A number of judgments are given ex tempore, that is to say orally by the judge, whether due to pressure of time or for some other reason.In such instances an official transcript will or should become available subsequently. The time this takes will vary from case to case. However, it is seldom less than two weeks and may be more depending on a variety of factors such as the workload of the shorthand writer/transcription service, the availability of the judge and whether there are any queries arising out of the transcription.
Digests of ex tempore cases may be found on internet publications such as the All England Reporter service.
The All England Reporter is the only such service whose reports are prepared exclusively by barristers or qualified solicitors, whose name appears at the end of each digest, and hence meet the requirement stated in Halsbury’s as quoted above.

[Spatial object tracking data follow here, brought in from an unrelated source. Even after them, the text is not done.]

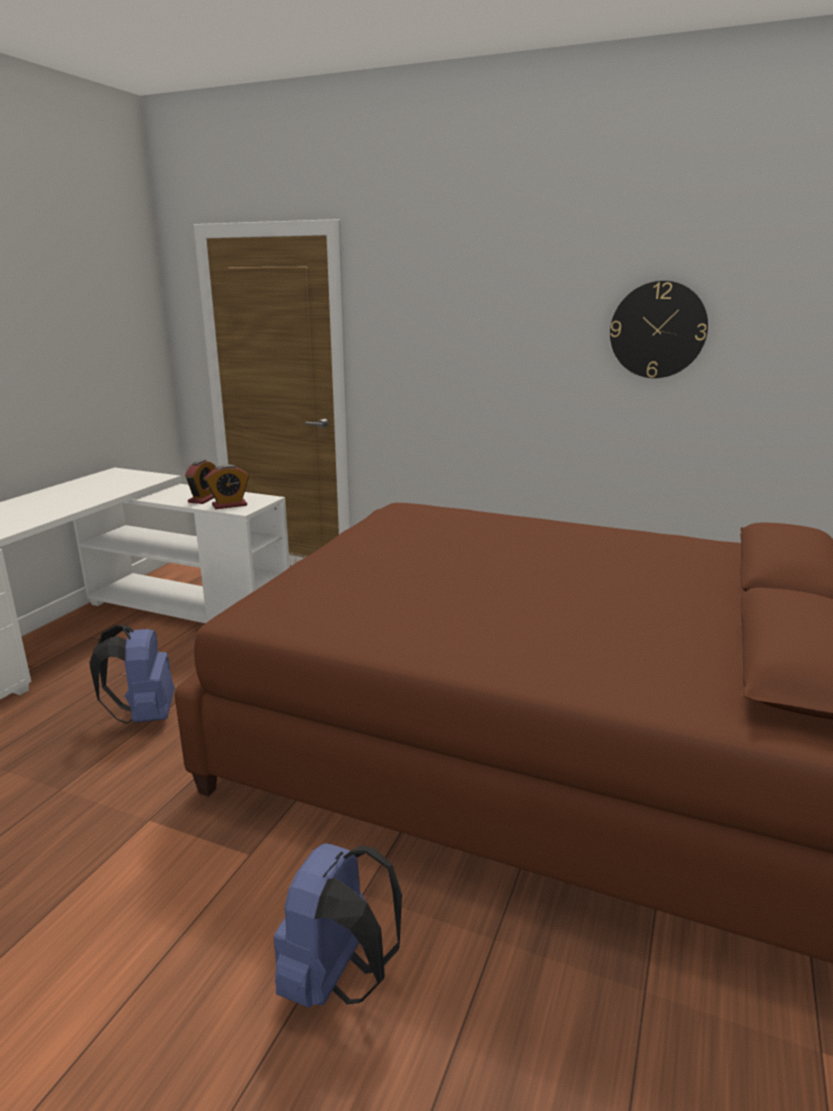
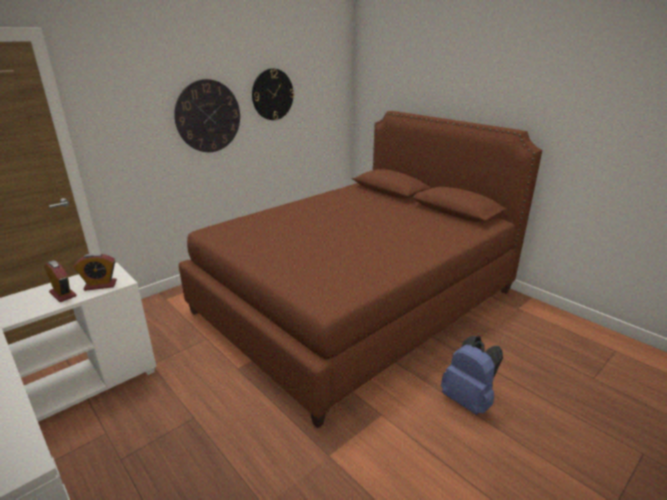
camera: 65 degrees left, 5 degrees up
blue backpack [89,625,175,724] -> none
alarm clock [205,465,249,509] -> alarm clock turned 75 degrees clockwise [74,253,117,291]
none -> wall clock [174,79,240,152]

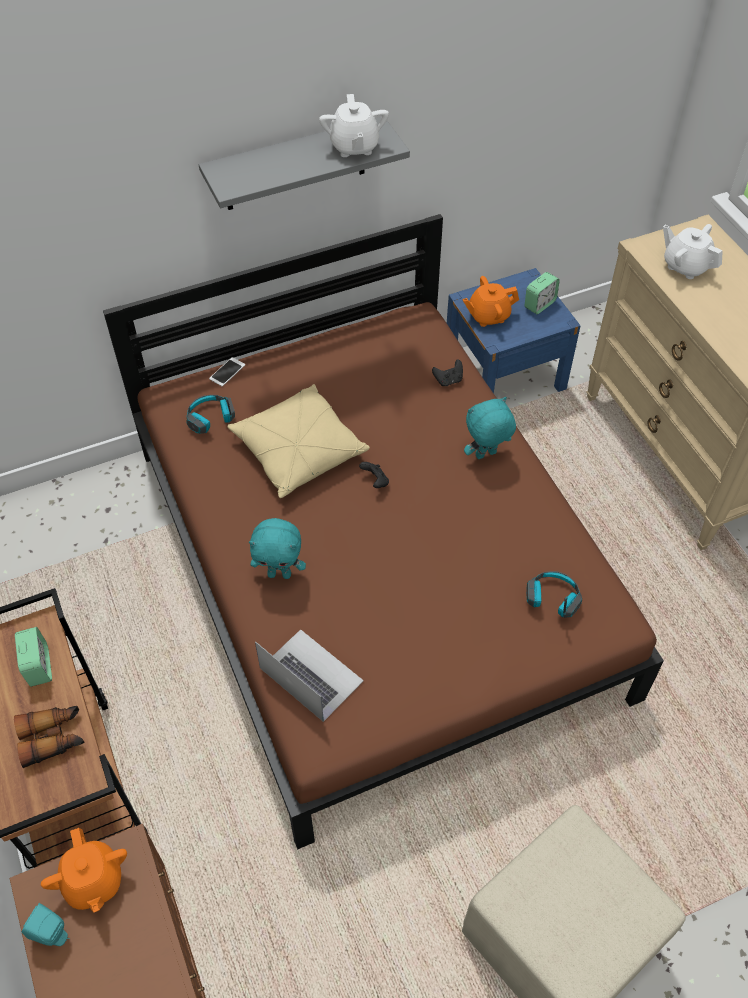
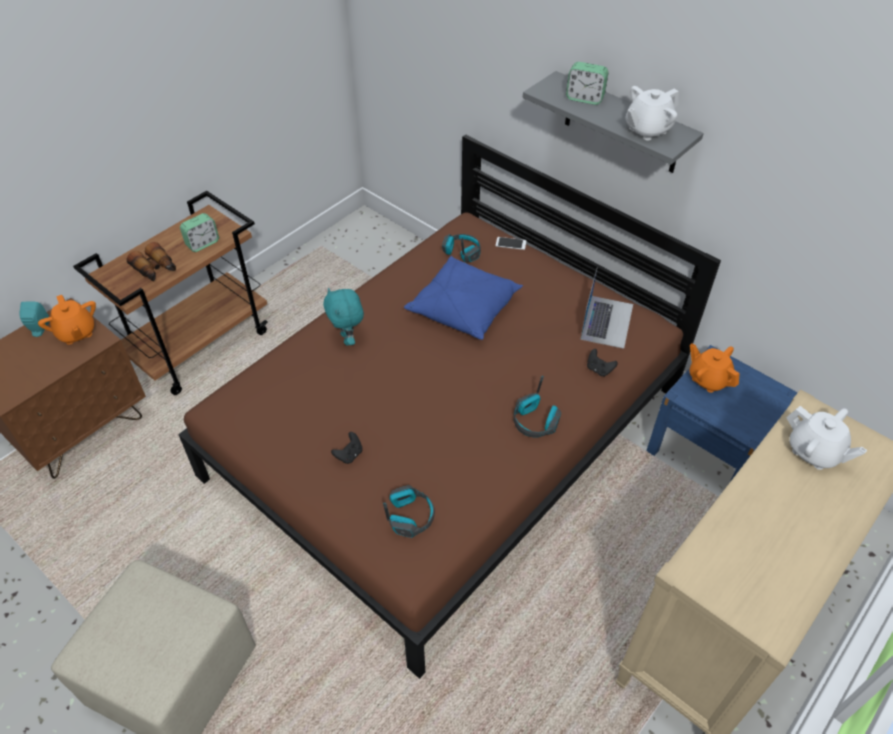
camera: 65 degrees right, 5 degrees down
orange teapot [41,828,127,912] -> orange teapot turned 75 degrees counterclockwise [38,295,96,345]
beige pillow [227,384,370,498] -> blue pillow [404,256,523,340]
laptop [255,629,364,722] -> laptop moved to [580,267,633,349]
black game controller [359,462,389,488] -> black game controller moved to [331,432,362,464]
turquoise plush toy [464,397,516,459] -> headphones [514,376,561,438]
alarm clock [525,272,560,314] -> alarm clock moved to [566,62,608,105]
white teapot [663,224,723,279] -> white teapot turned 120 degrees clockwise [786,406,867,470]

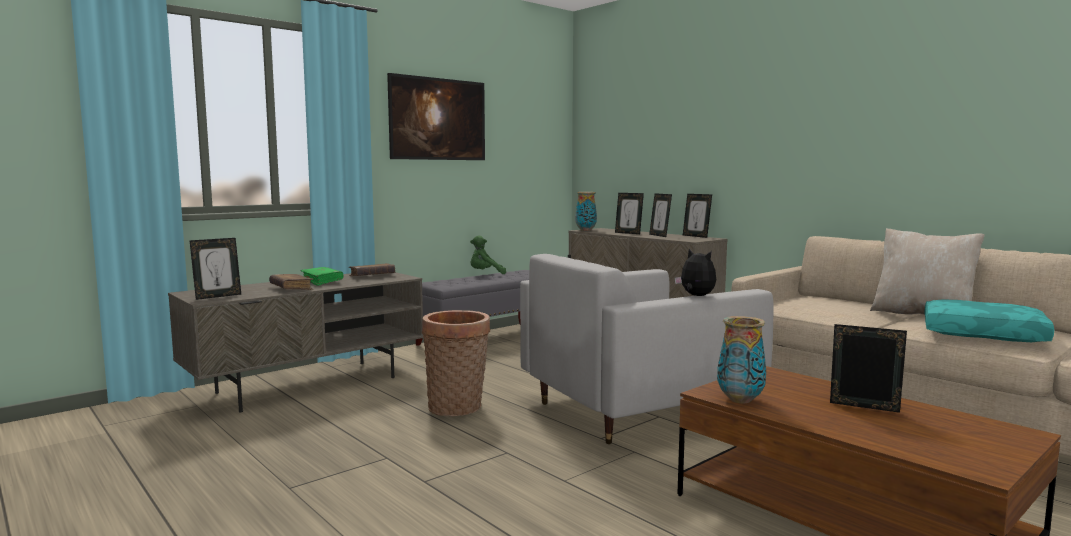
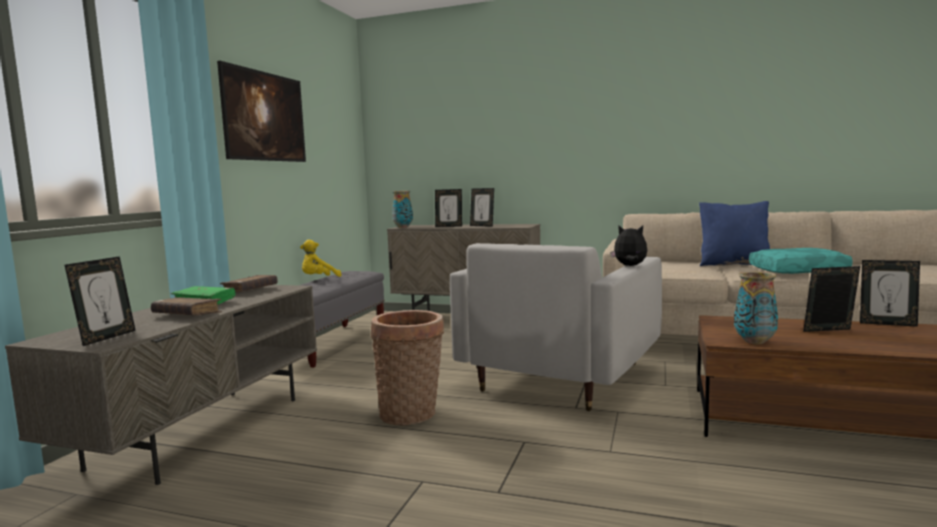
camera: 30 degrees left, 0 degrees up
green plush toy [470,235,506,274] -> yellow plush toy [300,240,341,277]
picture frame [683,194,712,238] -> picture frame moved to [860,260,920,327]
beige pillow [870,228,985,315] -> blue pillow [699,201,770,266]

The reports are cited as [year] All ER (D) (number) (month), for example: Smith v Jones [2008] All ER (D) 999 (Nov). All England Reporter also provide links within its digests to cited cases within the same platform.

Neutral Citations



The practice of issuing neutral citations for judgments, that is to say citations not linked to any series of reports, was introduced in the Court of Appeal and Administrative Courts by Practice Note [2001] 1 All ER 193, and extended to the High Court by Practice Direction [2002] 1 All ER 351. The former practice note also introduced the practice of paragraph numbers in judgments. According to Lord Woolf CJ ([2001] 1 All ER 193, paras 2.3-2.4):
2.3 The neutral citation will be the official number attributed to the judgment by the court and must always be used on at least one occasion when the judgment is cited in a later judgment. Once the judgment is reported, the neutral citation will appear in front of the familiar citation from the law report series. Thus: Smith v Jones [2001] EWCA Civ. 10 at [30], [2001] QB. 124, [2001] 2 All ER. 364, etc. The paragraph number must be the number allotted by the court in all future versions of the judgment.
2.4 If a judgment is cited on more than one occasion in a later judgment, it will be of the greatest assistance if only one abbreviation (if desired) is used. Thus Smith v Jones [2001] EWCA Civ. 10 could be abbreviated on subsequent occasions to Smith v Jones, or Smith’s case, but preferably not both (in the same judgment).

Note: some websites have added neutral citations to cases prior to 2001. These have no authority as they were not issued by the court. They should accordingly be used with caution.